(Bloomberg) – Oil trader Pierre Andurand’s hedge funds are having another record year, with one of his money pools returning 50% before even a big increase in September.

The gains of its Andurand Commodities Discretionary Enhanced Fund, disclosed in a letter to investors this week and seen by Bloomberg, follow the 154% advance of last year. Its former fund Andurand Commodities, which returned 68.6% last year, rose 25.7%.

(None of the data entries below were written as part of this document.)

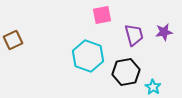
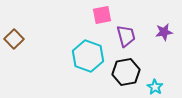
purple trapezoid: moved 8 px left, 1 px down
brown square: moved 1 px right, 1 px up; rotated 18 degrees counterclockwise
cyan star: moved 2 px right
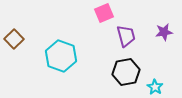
pink square: moved 2 px right, 2 px up; rotated 12 degrees counterclockwise
cyan hexagon: moved 27 px left
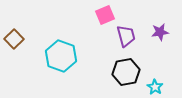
pink square: moved 1 px right, 2 px down
purple star: moved 4 px left
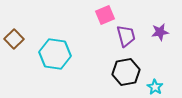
cyan hexagon: moved 6 px left, 2 px up; rotated 12 degrees counterclockwise
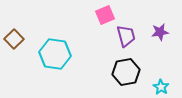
cyan star: moved 6 px right
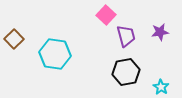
pink square: moved 1 px right; rotated 24 degrees counterclockwise
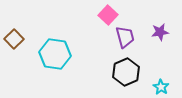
pink square: moved 2 px right
purple trapezoid: moved 1 px left, 1 px down
black hexagon: rotated 12 degrees counterclockwise
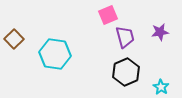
pink square: rotated 24 degrees clockwise
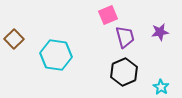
cyan hexagon: moved 1 px right, 1 px down
black hexagon: moved 2 px left
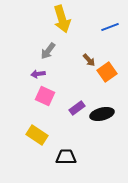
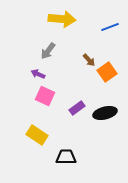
yellow arrow: rotated 68 degrees counterclockwise
purple arrow: rotated 32 degrees clockwise
black ellipse: moved 3 px right, 1 px up
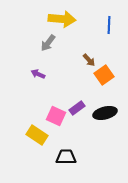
blue line: moved 1 px left, 2 px up; rotated 66 degrees counterclockwise
gray arrow: moved 8 px up
orange square: moved 3 px left, 3 px down
pink square: moved 11 px right, 20 px down
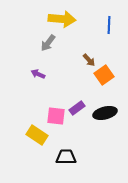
pink square: rotated 18 degrees counterclockwise
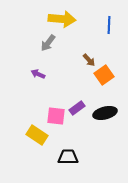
black trapezoid: moved 2 px right
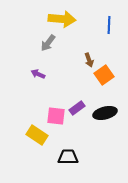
brown arrow: rotated 24 degrees clockwise
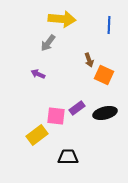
orange square: rotated 30 degrees counterclockwise
yellow rectangle: rotated 70 degrees counterclockwise
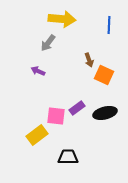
purple arrow: moved 3 px up
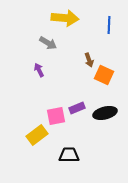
yellow arrow: moved 3 px right, 1 px up
gray arrow: rotated 96 degrees counterclockwise
purple arrow: moved 1 px right, 1 px up; rotated 40 degrees clockwise
purple rectangle: rotated 14 degrees clockwise
pink square: rotated 18 degrees counterclockwise
black trapezoid: moved 1 px right, 2 px up
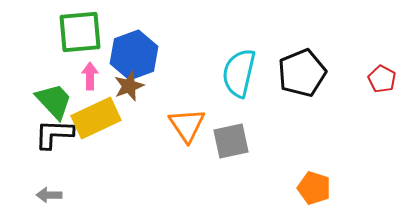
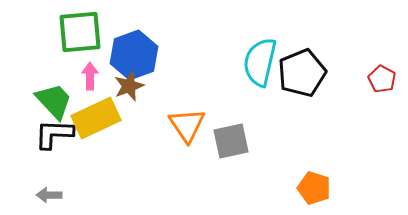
cyan semicircle: moved 21 px right, 11 px up
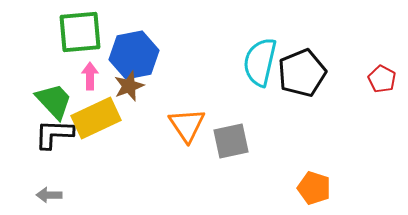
blue hexagon: rotated 9 degrees clockwise
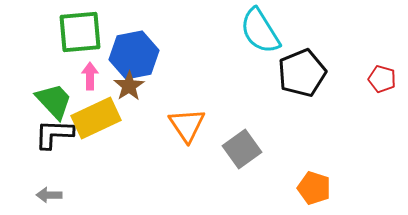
cyan semicircle: moved 31 px up; rotated 45 degrees counterclockwise
red pentagon: rotated 12 degrees counterclockwise
brown star: rotated 12 degrees counterclockwise
gray square: moved 11 px right, 8 px down; rotated 24 degrees counterclockwise
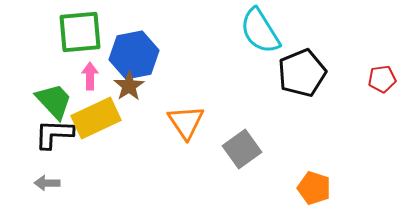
red pentagon: rotated 24 degrees counterclockwise
orange triangle: moved 1 px left, 3 px up
gray arrow: moved 2 px left, 12 px up
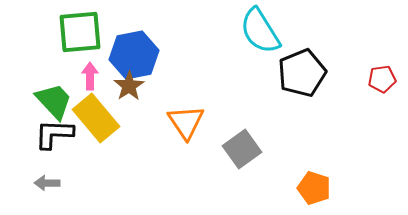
yellow rectangle: rotated 75 degrees clockwise
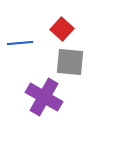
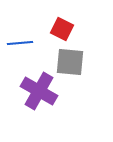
red square: rotated 15 degrees counterclockwise
purple cross: moved 5 px left, 6 px up
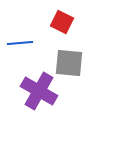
red square: moved 7 px up
gray square: moved 1 px left, 1 px down
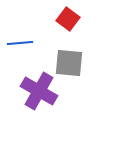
red square: moved 6 px right, 3 px up; rotated 10 degrees clockwise
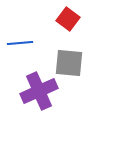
purple cross: rotated 36 degrees clockwise
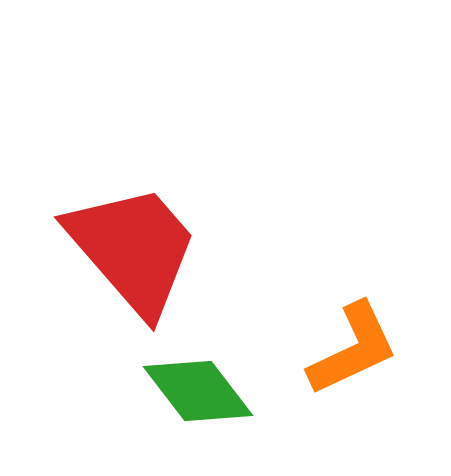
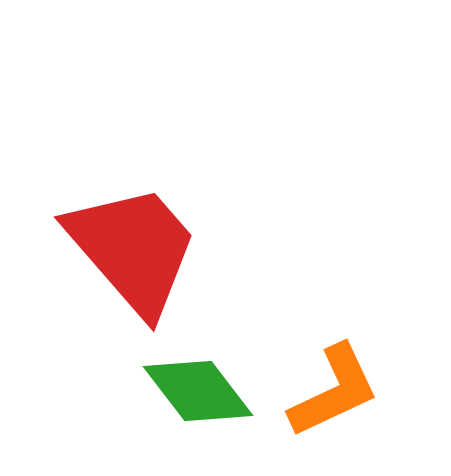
orange L-shape: moved 19 px left, 42 px down
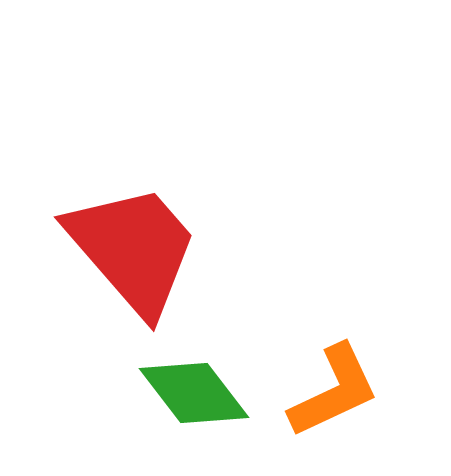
green diamond: moved 4 px left, 2 px down
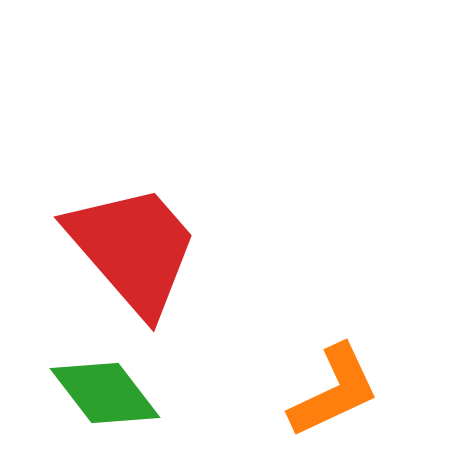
green diamond: moved 89 px left
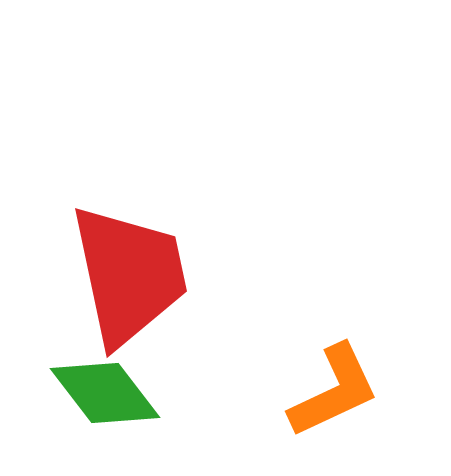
red trapezoid: moved 4 px left, 26 px down; rotated 29 degrees clockwise
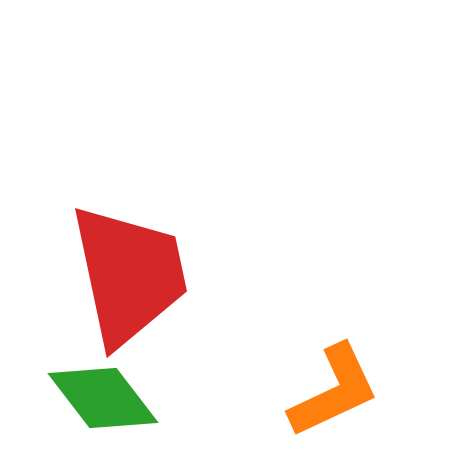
green diamond: moved 2 px left, 5 px down
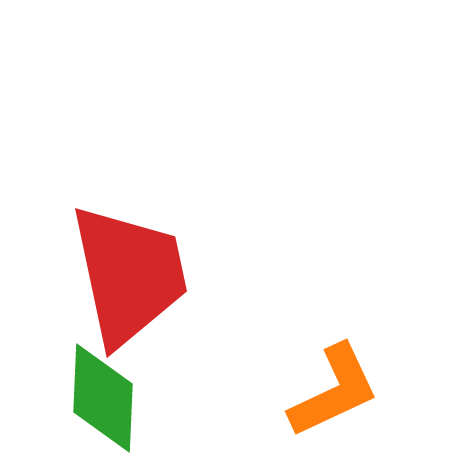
green diamond: rotated 40 degrees clockwise
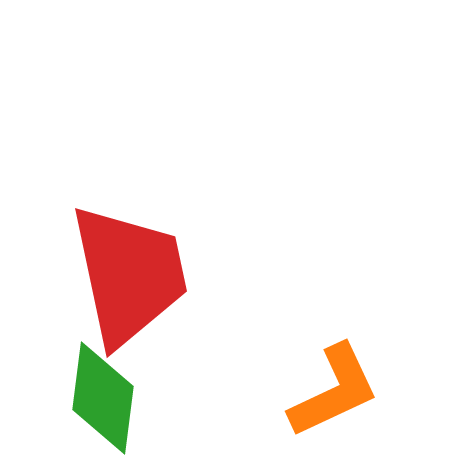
green diamond: rotated 5 degrees clockwise
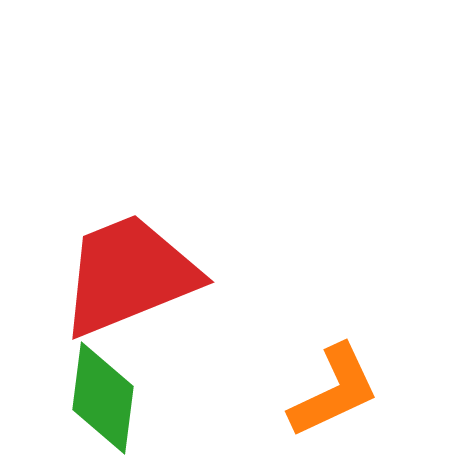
red trapezoid: rotated 100 degrees counterclockwise
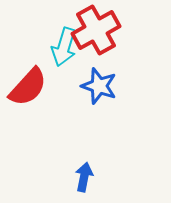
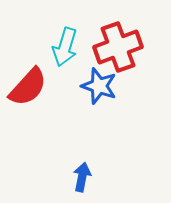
red cross: moved 22 px right, 17 px down; rotated 9 degrees clockwise
cyan arrow: moved 1 px right
blue arrow: moved 2 px left
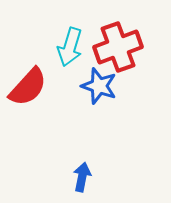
cyan arrow: moved 5 px right
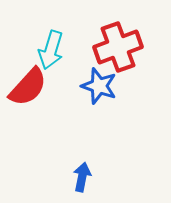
cyan arrow: moved 19 px left, 3 px down
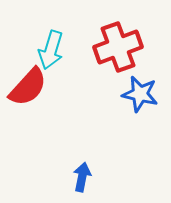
blue star: moved 41 px right, 8 px down; rotated 6 degrees counterclockwise
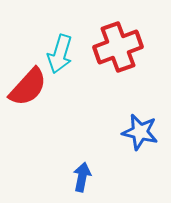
cyan arrow: moved 9 px right, 4 px down
blue star: moved 38 px down
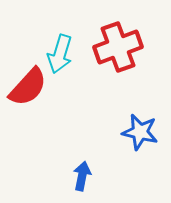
blue arrow: moved 1 px up
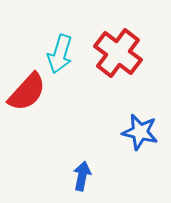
red cross: moved 6 px down; rotated 33 degrees counterclockwise
red semicircle: moved 1 px left, 5 px down
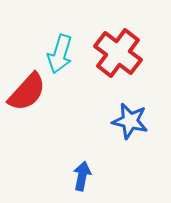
blue star: moved 10 px left, 11 px up
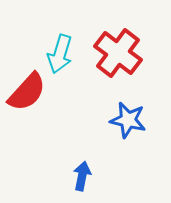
blue star: moved 2 px left, 1 px up
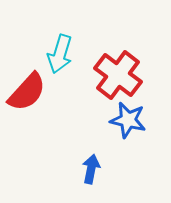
red cross: moved 22 px down
blue arrow: moved 9 px right, 7 px up
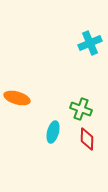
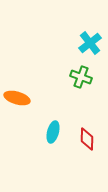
cyan cross: rotated 15 degrees counterclockwise
green cross: moved 32 px up
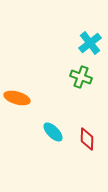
cyan ellipse: rotated 60 degrees counterclockwise
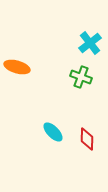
orange ellipse: moved 31 px up
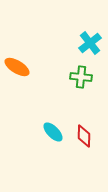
orange ellipse: rotated 15 degrees clockwise
green cross: rotated 15 degrees counterclockwise
red diamond: moved 3 px left, 3 px up
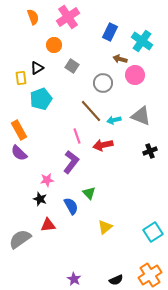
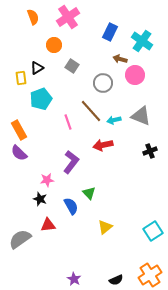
pink line: moved 9 px left, 14 px up
cyan square: moved 1 px up
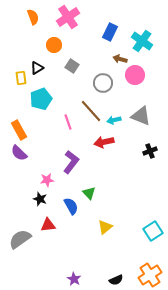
red arrow: moved 1 px right, 3 px up
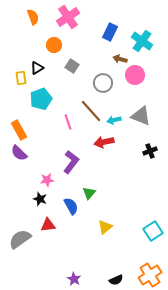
green triangle: rotated 24 degrees clockwise
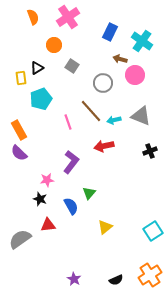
red arrow: moved 4 px down
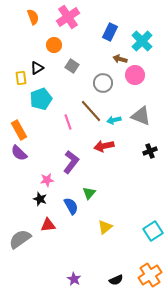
cyan cross: rotated 10 degrees clockwise
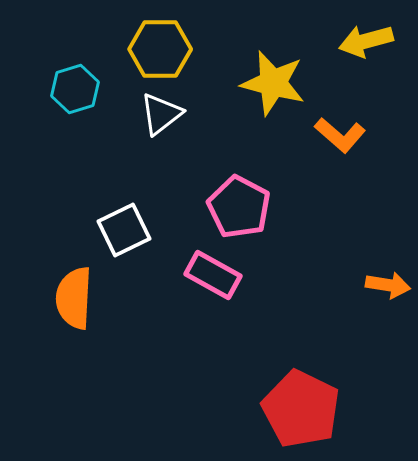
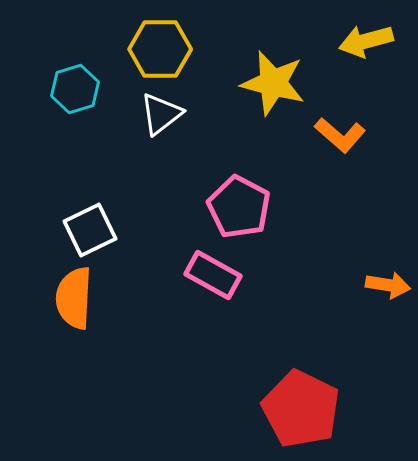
white square: moved 34 px left
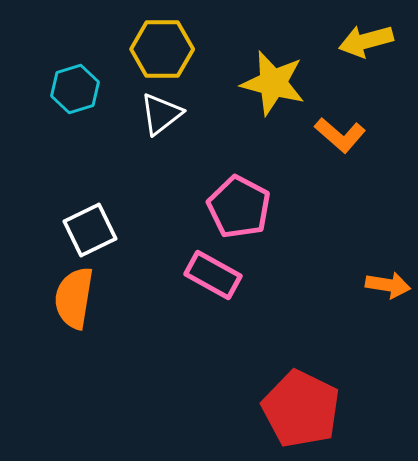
yellow hexagon: moved 2 px right
orange semicircle: rotated 6 degrees clockwise
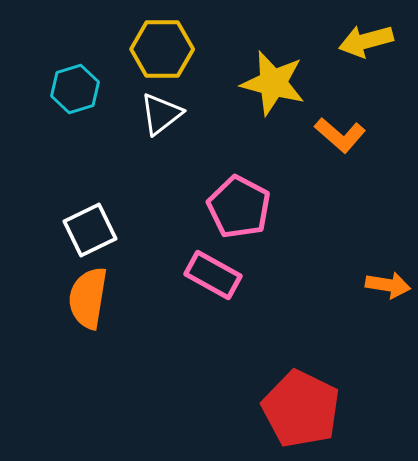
orange semicircle: moved 14 px right
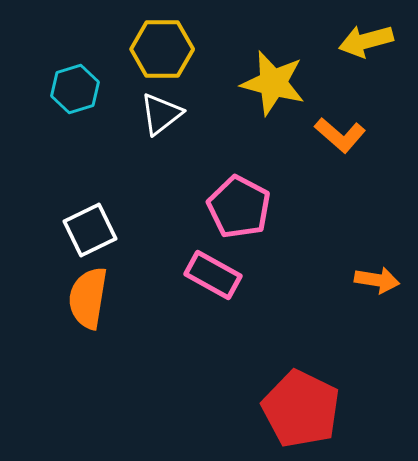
orange arrow: moved 11 px left, 5 px up
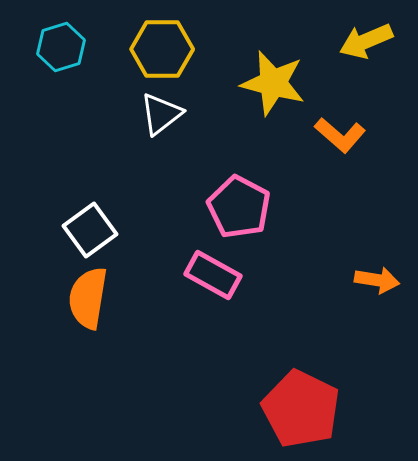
yellow arrow: rotated 8 degrees counterclockwise
cyan hexagon: moved 14 px left, 42 px up
white square: rotated 10 degrees counterclockwise
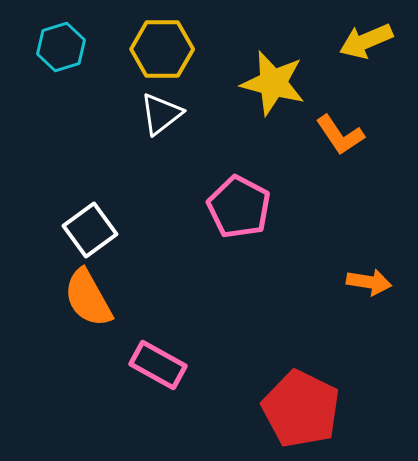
orange L-shape: rotated 15 degrees clockwise
pink rectangle: moved 55 px left, 90 px down
orange arrow: moved 8 px left, 2 px down
orange semicircle: rotated 38 degrees counterclockwise
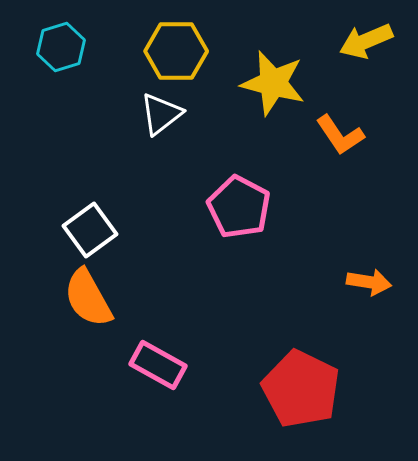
yellow hexagon: moved 14 px right, 2 px down
red pentagon: moved 20 px up
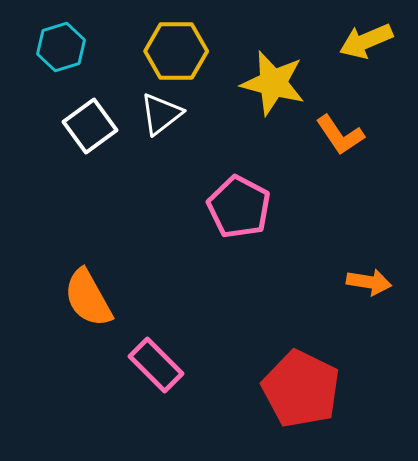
white square: moved 104 px up
pink rectangle: moved 2 px left; rotated 16 degrees clockwise
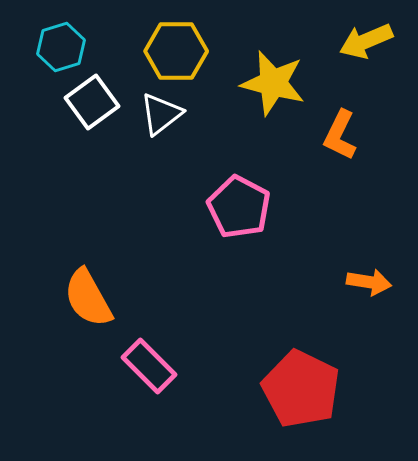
white square: moved 2 px right, 24 px up
orange L-shape: rotated 60 degrees clockwise
pink rectangle: moved 7 px left, 1 px down
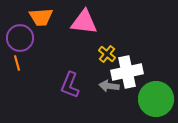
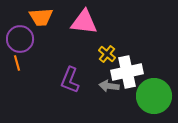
purple circle: moved 1 px down
purple L-shape: moved 5 px up
green circle: moved 2 px left, 3 px up
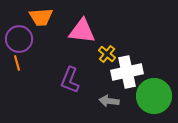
pink triangle: moved 2 px left, 9 px down
purple circle: moved 1 px left
gray arrow: moved 15 px down
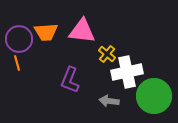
orange trapezoid: moved 5 px right, 15 px down
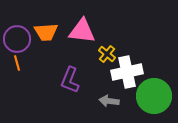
purple circle: moved 2 px left
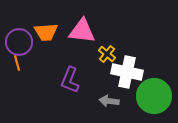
purple circle: moved 2 px right, 3 px down
white cross: rotated 24 degrees clockwise
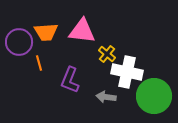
orange line: moved 22 px right
gray arrow: moved 3 px left, 4 px up
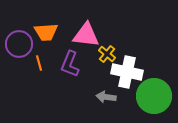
pink triangle: moved 4 px right, 4 px down
purple circle: moved 2 px down
purple L-shape: moved 16 px up
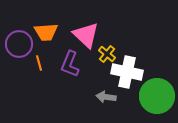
pink triangle: rotated 36 degrees clockwise
green circle: moved 3 px right
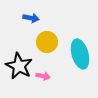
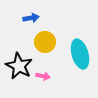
blue arrow: rotated 21 degrees counterclockwise
yellow circle: moved 2 px left
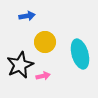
blue arrow: moved 4 px left, 2 px up
black star: moved 1 px right, 1 px up; rotated 20 degrees clockwise
pink arrow: rotated 24 degrees counterclockwise
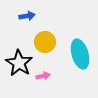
black star: moved 1 px left, 2 px up; rotated 16 degrees counterclockwise
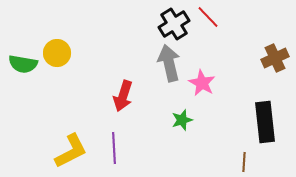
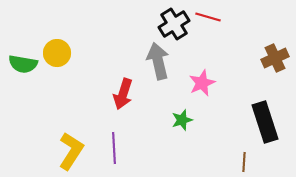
red line: rotated 30 degrees counterclockwise
gray arrow: moved 11 px left, 2 px up
pink star: rotated 20 degrees clockwise
red arrow: moved 2 px up
black rectangle: rotated 12 degrees counterclockwise
yellow L-shape: rotated 30 degrees counterclockwise
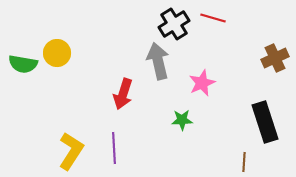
red line: moved 5 px right, 1 px down
green star: rotated 15 degrees clockwise
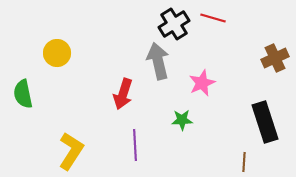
green semicircle: moved 30 px down; rotated 68 degrees clockwise
purple line: moved 21 px right, 3 px up
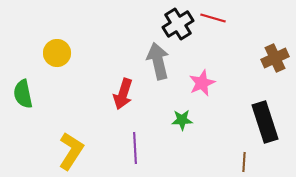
black cross: moved 4 px right
purple line: moved 3 px down
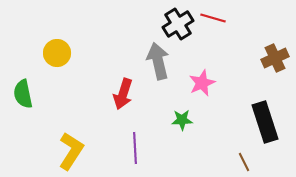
brown line: rotated 30 degrees counterclockwise
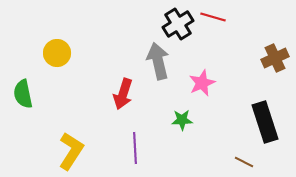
red line: moved 1 px up
brown line: rotated 36 degrees counterclockwise
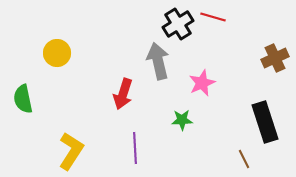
green semicircle: moved 5 px down
brown line: moved 3 px up; rotated 36 degrees clockwise
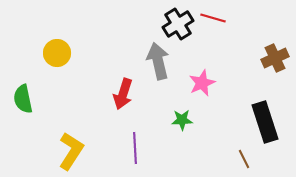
red line: moved 1 px down
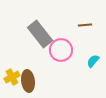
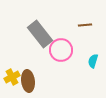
cyan semicircle: rotated 24 degrees counterclockwise
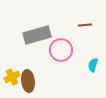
gray rectangle: moved 3 px left, 1 px down; rotated 68 degrees counterclockwise
cyan semicircle: moved 4 px down
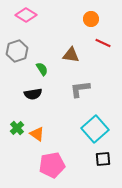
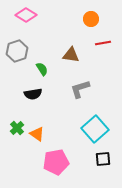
red line: rotated 35 degrees counterclockwise
gray L-shape: rotated 10 degrees counterclockwise
pink pentagon: moved 4 px right, 3 px up
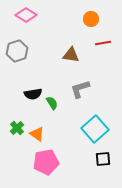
green semicircle: moved 10 px right, 34 px down
pink pentagon: moved 10 px left
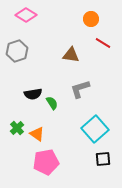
red line: rotated 42 degrees clockwise
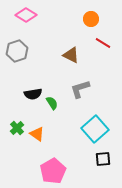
brown triangle: rotated 18 degrees clockwise
pink pentagon: moved 7 px right, 9 px down; rotated 20 degrees counterclockwise
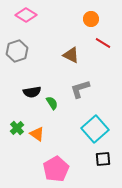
black semicircle: moved 1 px left, 2 px up
pink pentagon: moved 3 px right, 2 px up
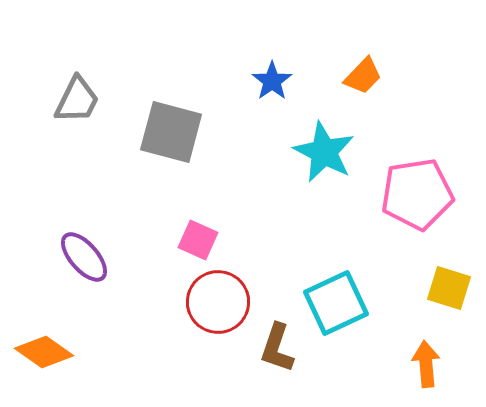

Andurand, which told clients August’s gains were due almost entirely to its exposure to emissions, did not jump last month. He said he remained bullish on the European gas, carbon and German electricity markets and predicted a rise in oil prices fueled by dwindling inventories, strong OPEC + compliance, a moderate response from the supply from US shale producers and an unexpected increase in demand triggered by a gas shortage.

A spokesperson for Andurand Capital Management, which has offices in London and Malta and manages around $ 800 million, declined to comment.

The portfolio manager joins other commodity-focused hedge funds that have benefited from soaring energy costs. Earlier this year, he told his clients the world was entering a multi-year bull market for commodities and a global shift to decarbonization was going to support the cycle. The Bloomberg Commodity Spot Index, which tracks 23 energy, metals and crops futures contracts, gained about 50% last year, hitting record highs.

The Energy Opportunity Fund of London-based Westbeck Capital Management gained 17.2% in September, bringing gains for that year to 94%, according to chief executive Jean-Louis Le Mee. The $ 210 million fund benefited from betting on Canadian energy stocks and trading options on crude oil.